This Magpie Tale has us singing “Oh What a Beautiful Mourning!”
The highly popular BBC series Call the Moirologist about professional mourners is a reminder that no one understood this profession quite like the Victorians. And even in the United States in the Victorian era (which, for the record, was not part of the British Empire and had no more right to say they were living in the Victorian Era than they had to say they lived in the Ming Dynasty) it was perfected to an art.
Chicago, still considered to be the new metropolis of the West, proved to be the unlikely center of this unusual industry, and from its establishment in 1879 until it closed in 1931, Northwestern Unversity’s Center for Moriology and Funereal Arts was the center of the industry — producing the nation’s best embalmers and publishing countless volumes on mourning etiquette. Mourning was an art, and training a bride to be how to conduct herself were she to become a widow was considered far more important than instruction on what to do on her wedding night.

The annual Moirology Ball and Fair held in mid-January — the weather needed to be bleak because sunny spring would just not be appropriate for such an event — drew thousands and was the windy city’s most important event. There were workshops on how to properly wail, vendors selling the latest in in black veils and ebony lace hankies, speakers on how to properly cover photos of the deceased in the home.

By the 1890s, the keynote speakers had to be of ever greater national prominence. In January of 1893, months after her acquittal, Lizzie Borden spoke to promote her new book I Never Touched the Ax: My Side of the Story, and the conference had to be moved from the Northwestern campus to the recently opened Auditorium Theater in downtown Chicago. Crowds lined up for blocks, and scalpers were selling tickets for over $1,000. Her speech gripped the audience with some booing while others shouted “I believe you Lizzie!”
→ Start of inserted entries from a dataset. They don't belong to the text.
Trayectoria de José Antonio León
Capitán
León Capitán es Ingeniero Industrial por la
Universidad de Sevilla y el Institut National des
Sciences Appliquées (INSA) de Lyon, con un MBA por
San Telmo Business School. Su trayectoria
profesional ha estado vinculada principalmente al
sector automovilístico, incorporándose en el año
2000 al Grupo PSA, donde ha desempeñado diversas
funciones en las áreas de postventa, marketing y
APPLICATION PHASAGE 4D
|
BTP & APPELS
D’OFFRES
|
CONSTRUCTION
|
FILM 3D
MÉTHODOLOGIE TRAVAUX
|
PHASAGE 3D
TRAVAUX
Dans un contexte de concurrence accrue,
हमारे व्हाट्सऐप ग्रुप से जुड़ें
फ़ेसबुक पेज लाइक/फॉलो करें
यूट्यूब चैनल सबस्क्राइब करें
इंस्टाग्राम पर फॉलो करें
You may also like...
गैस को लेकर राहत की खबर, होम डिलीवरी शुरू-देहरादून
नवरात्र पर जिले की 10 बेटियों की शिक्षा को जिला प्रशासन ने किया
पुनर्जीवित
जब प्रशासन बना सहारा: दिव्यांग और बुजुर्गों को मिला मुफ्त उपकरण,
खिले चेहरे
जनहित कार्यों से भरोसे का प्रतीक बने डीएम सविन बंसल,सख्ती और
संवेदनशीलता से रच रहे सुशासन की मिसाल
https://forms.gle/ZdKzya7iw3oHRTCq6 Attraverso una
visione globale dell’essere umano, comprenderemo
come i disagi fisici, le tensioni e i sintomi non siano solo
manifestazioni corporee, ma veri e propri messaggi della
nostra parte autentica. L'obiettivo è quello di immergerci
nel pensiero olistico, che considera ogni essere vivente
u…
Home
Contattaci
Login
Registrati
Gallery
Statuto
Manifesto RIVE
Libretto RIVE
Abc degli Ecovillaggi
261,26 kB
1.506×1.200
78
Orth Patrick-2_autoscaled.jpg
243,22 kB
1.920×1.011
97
Choking back tears, Miss Borden concluded her talk saying, “What has not been told in all this hoopla is my own loss, that I am now an adult orphan, living in crippling mourning. And yet I was subjected to that circus of accusations and lies. All I ask is for privacy so I may cry myself to sleep each night and mourn in peace and grace.”

A recurring theme on Call the Moirologist is the questioning of the ethics of the profession, and this first came into question with the publication in 1913 of the book How Much Would You Pay for Your Legacy? by Northwestern professor Dr. Creighton Capshaw. Capshaw argued for the closing of the center which he contended promoted a dubious profession, citing examples of how despised robber barons were cleansing their reputation at death by hiring mourners and speakers who gave praise filled eulogies but never knew the men in their lifetime.
Capshaw’s pleas went unheard by the university brass for years because it was too lucrative a cash cow for the school. Things changed with the 1929 stock market crash when the center’s endowment went bust and eventually people in the Depression were too depressed to want to learn about mourning and the center was closed, and the land was sold by the university and is now the home of Betty Lou’s Cosmetology College.